RALExILA
A Blueprint Platform for Adult Learning Across Europe
April 2025 - July 2025
Key outcomes
• Fully clickable Figma prototype of the learner experience • Presented to policymakers from across Europe in Brussels • Sparked direct collaboration interest from Slovakia's Ministry of Education • UX review shaped the final published system model
The problem
EU countries handle adult learning very differently. Some have centralised digital registries, others have nothing. Funding ranges from vouchers to direct subsidies to employer co-financing. The RALExILA project (EU-funded, 10 countries) set out to create a shared system model: a blueprint any country could adapt for their own adult learning platform.
The model defined what the platform should do: course discovery, provider management, Individual Learning Accounts for funding, skills tracking. But it was a dense technical specification. My job was to turn it into a tangible, interactive prototype that stakeholders could react to, and to validate whether the specs held up when translated into real UI.
My approach
Interrogating the specs before designing
I did a deep review of the system model, leaving dozens of inline comments questioning ambiguities and pushing back on scope. For example:
• The funding model described three entitlement types (money, vouchers, learning hours) but didn't address what happens when a user has a mix. I flagged this and proposed simplifying the UX by drawing a parallel to how Audible handles credits vs. cash: two clear payment paths, not an open-ended system.
• "Digital Credential Issuance" was listed as a feature, but building it would mean embedding an entirely separate product. I flagged it as out of scope and proposed working with external credentialing systems instead.
This review shaped the design direction before I drew a single screen. It also served as direct feedback for the spec author, and several of my observations made it into the final published system model.

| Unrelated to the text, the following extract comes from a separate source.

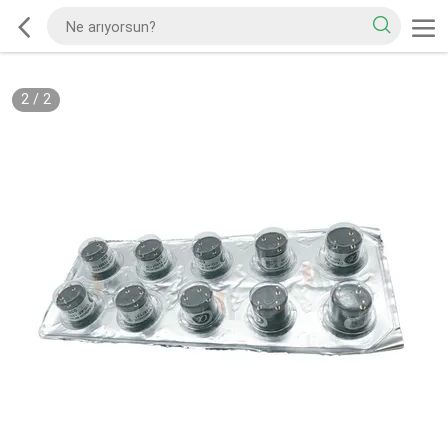
2
/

Designing for flexibility across countries
This wasn't a product for one client, but rather a blueprint for countries with completely different policies. The funding module had to work whether a country uses vouchers (like Croatia), credits (like France), or something else entirely. I designed the entitlement and payment flows to be modular: same structure, swappable funding types.
Focusing on the learner journey
This covered course discovery and filtering, course comparison, enrolment, funding/entitlement usage, credential storage, and profile management.

The Solution
The Figma prototype is a fully interactive walkthrough of the learner experience. Some of the key decisions were:
A funding system users can understand
The ILA section shows available balance, funding sources, and transaction history. When enrolling, the user sees clearly which funding applies and what's out-of-pocket. Kept simple and linear despite the underlying complexity.
Course discovery that handles extreme variety
Courses in this system range from formal university programmes to informal community workshops, all in the same interface. The filtering system had to accommodate topic, provider, format (online/in-person/blended), EQF level, funding eligibility, and location, while still feeling straightforward for users who may have low digital literacy.
Clean, brandable UI
Since this could theoretically be whitelabelled by different countries, the design stays neutral and component-based, easy to reskin without rebuilding.

The Outcome
I presented the full prototype at the RALExILA conference in Brussels, a 15-minute live walkthrough for policymakers, ministry representatives, and adult education experts.
After the presentation, a representative from Slovakia's Ministry of Education approached me saying they were actively building something similar and wanted to collaborate. That validated that the prototype successfully bridged the gap between abstract policy specs and concrete product thinking.